Chandler joined Provident as its CEO in 1993, and presided over the merger with the Portland-based Unum in 1999, after which he remained CEO of the combined company. One analyst said in the conference call that she was glad that Watjen would stay on “to provide continuity,” while another expressed surprise that one architect of the company’s plan would be fired and the other would take his place.

Watjen said he would keep the plan moving, but would have a different leadership style from Chandler, who he said was less decisive, less inclusive and less communicative than Watjen will be. He said his new style would become evident very shortly, and pointed to the increased disclosures in the company’s annual report, filed with the SEC Monday, as an example of more communications. He said company employees were notified of the management change over the weekend and would be involved in further company-wide discussions in the coming days, to allow them to understand what happened.

In the coming months, UnumProvident will be “out in the marketplace” seeking to raise as much as $1.5 billion, according to a November 2002 filing with the SEC. Olsen said the company would be looking for between $500 million and $1 billion, while Watjen told analysts Monday that the figure would be between $750 million and $1 billion.

The money is not earmarked for spending but instead will be used as capital on hand to offset concerns held by investment analysts, Olsen said.

“We will continue to have investment losses,” she said. Rating agencies are therefore looking for additional capital on hand to cushion those losses, she said.

Some of the capital will come from internal processes, such as regrouping some old individual disability policies into group policies, and there may be further sales of below-investment-grade bonds, she said.

Also, inter-company loans from the insurance subsidiaries to the holding company will be repaid, giving the subsidiaries more ready cash, Olsen said.
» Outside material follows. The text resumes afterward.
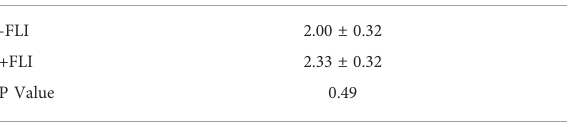
TABLE 1 Average number of conceptuses collected on day 15.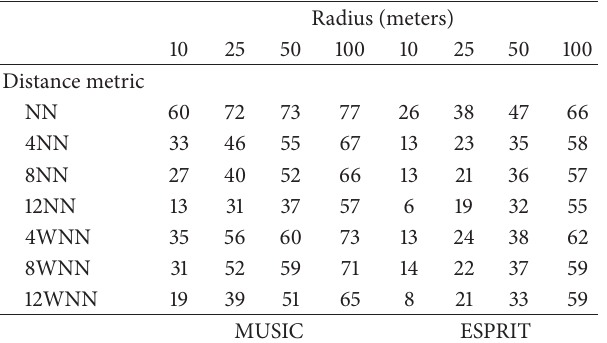
Table 8: Number of “hits” within given radius to actual location for each distance metric out of 100 trials. SNR = 15 dB; number of antennas = 12; oversampling factor = 2; distance-threshold = 0.2, Scenario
She expects there will be a combination of stock sales and convertible bonds. “We will not be issuing straight debt,” Olsen said. Initial indications from investment banks lead her to believe the company will raise the money it needs, she said.
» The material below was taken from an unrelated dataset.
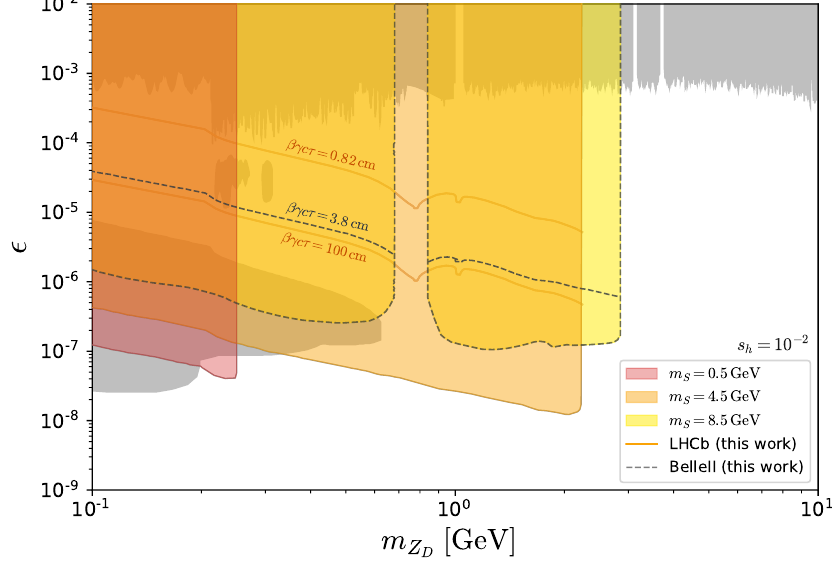
Figure 6 . Expected sensitivity in the m Z × (cid:15) parameter space for the LHCb (solid) and Belle D II (dashed) searches. The colors represent different dark photon mass choices, as indicated by the labels. The dashed black line crossing Belle II bound indicates where the dark photon decay length reaches 3 . 8 cm , which is the distance at which it enters the vertex detector, such that the signal can be recognized as displaced. Similarly, we indicate with the upper solid orange line the distance of the LHCb vertex discriminator. The lower solid line denotes the distance at which the dark photons exit the vertex detector of LHCb. Gray bounds represent the same dark photon exclusion limits as described in figure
The company also faces 13 class-action lawsuits alleging the company committed securities fraud by failing to truthfully disclose financial performance information to shareholders and prospective shareholders.

Olsen discounted the lawsuits, saying, “it’s an annoyance.” She said many of them were filed by law firms that specialize in stock-price collapses. The last group of suits was filed after the price dropped 62 percent, bottoming out below $6 per share.
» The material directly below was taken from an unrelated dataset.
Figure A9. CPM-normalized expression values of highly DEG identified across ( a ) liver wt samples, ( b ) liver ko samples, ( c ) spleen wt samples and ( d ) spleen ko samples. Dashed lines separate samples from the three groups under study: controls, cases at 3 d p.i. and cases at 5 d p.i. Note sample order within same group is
“None of those classes have been certified,” Olsen said. Without a judge’s certification that a broad class of people was harmed, the suits cannot proceed.

The company also was fined $1 million by Georgia’s insurance commissioner for violations of that state’s insurance code during the merger of Unum and Provident in 1999.

“It was a slap on the wrist,” Olsen said.

The company’s search for a new, permanent CEO will begin shortly, and interim CEO Watjen will be considered for the position, Olsen said. “We have a real sense of urgency about this,” she said.